How to confirm TrueType PDF font is missing glyphs

I have a PDF that renders fine in Acrobat but does not print during the PDF to PS conversion process on our RIP printer. After uncompressing with pdftk and editing, I found that if I replace using a specific font, it prints.

The font is strange, a subset of TrueType with a single character (space).

If I upload the PDF via Ghostscript it does not report errors, however Acrobat pre-check will report missing glyph for space. This error is not listed for the original file. I just use the basic command: gswin32c -dBATCH -dNOPAUSE -sDEVICE = pdfwrite -o gs.pdf original_sample.pdf

I pulled the font data from the original PDF and saved it. Running TTFDUMP.exe produces an interesting result when the glyf table appears to be missing:

4. 'glyf' - chksm = 0x00000000, off = 0x00000979, len =        0
5. 'head' - chksm = 0xE463EA67, off = 0x00000979, len =       54

      

Just wondering if I am interpreting this result correctly? Is it possible to run TTFDUMP on extracted data from PDF? I think the "glyf" table is required based on the spec, for at least the first 4 required characters.

Running TTFDUMP on a ghostscript PDF gives the same result, but with a 1-byte "glyf" table.

If so, it seems like Acrobat doesn't really care about the missing space while other programs (including the printer). It's weird that it isn't reported as missing, though until it gets through Ghostscript.

The PDF is created by Adobe InDesign and the font is copyrighted as I cannot share it.

Edit - I accepted Ken's answer when he helped me with the Ghostscript bug tracker. So it appears that the font is broken as intended due to the missing glyph table. Until I hear about this, I must assume that this is a bug in InDesign and will investigate further.

+3


source to share


1 answer


Yes, you can run ttfdump on a subset inline font, its still a perfectly valid font.

The missing glyph is not a particular problem because the .notdef glyph is used instead, the missing .notdef means the font is not legal.

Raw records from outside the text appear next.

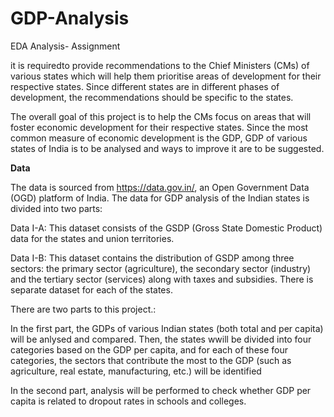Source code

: # GDP-Analysis
EDA Analysis- Assignment

it is requiredto provide recommendations to the Chief Ministers (CMs) of various states which will help them prioritise areas of development for their respective states. Since different states are in different phases of development, the recommendations should be specific to the states.

The overall goal of this project is to help the CMs focus on areas that will foster economic development for their respective states. Since the most common measure of economic development is the GDP, GDP of various states of India is to be analysed and ways to improve it are to be suggested.

<b> Data </b>

The data is sourced from https://data.gov.in/, an Open Government Data (OGD) platform of India.  The data for GDP analysis of the Indian states is divided into two parts:

Data I-A: This dataset consists of the GSDP (Gross State Domestic Product) data for the states and union territories.

Data I-B: This dataset contains the distribution of GSDP among three sectors: the primary sector (agriculture), the secondary sector (industry) and the tertiary sector (services) along with taxes and subsidies. There is separate dataset for each of the states. 

There are two parts to this project.:

In the first part, the GDPs of various Indian states (both total and per capita) will be anlysed and compared. Then, the states wwill be divided into four categories based on the GDP per capita, and for each of these four categories, the sectors that contribute the most to the GDP (such as agriculture, real estate, manufacturing, etc.) will be identified

 
In the second part, analysis will be performed to check whether GDP per capita is related to dropout rates in schools and colleges.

I think you are wrong about the legality of the PDF file exchange (in terms of font embedding). Pretty much every PDF file you see will contain copyright fonts, but they can be embedded and redistributed as part of a PDF (or even PostScript) file. TrueType fonts contain flags that control the DRM of the font, which may prevent embedding in PDF (or other formats). Ghostscript evaluates these embedding flags in a font like Acrobat Distiller and other Adobe products.

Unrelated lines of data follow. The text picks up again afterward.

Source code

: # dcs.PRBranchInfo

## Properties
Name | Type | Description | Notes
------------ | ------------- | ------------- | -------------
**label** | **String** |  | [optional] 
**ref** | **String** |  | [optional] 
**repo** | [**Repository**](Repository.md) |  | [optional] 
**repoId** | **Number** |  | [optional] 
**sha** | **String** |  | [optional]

There were some fonts that were inadvertently shipped with DRM that got in the way of embedding, and there is a list of them in there, as well as an explicit indication from the foundry font that it's acceptable to embed those fonts. I think it was somewhere on the Adobe website a few years ago.



So, if you have a PDF file with a font embedded in it (especially if it was created by an Adobe application), then I would be comfortable that it is legal to share.

I am having trouble figuring out the root of the problem and how you are using Ghostscript. If you run PDF-> PS and then back to PDF, then all the bets go frankly. Round trip files often cause problems.

I'm glad to see the file anyway, but you'll need to make it available.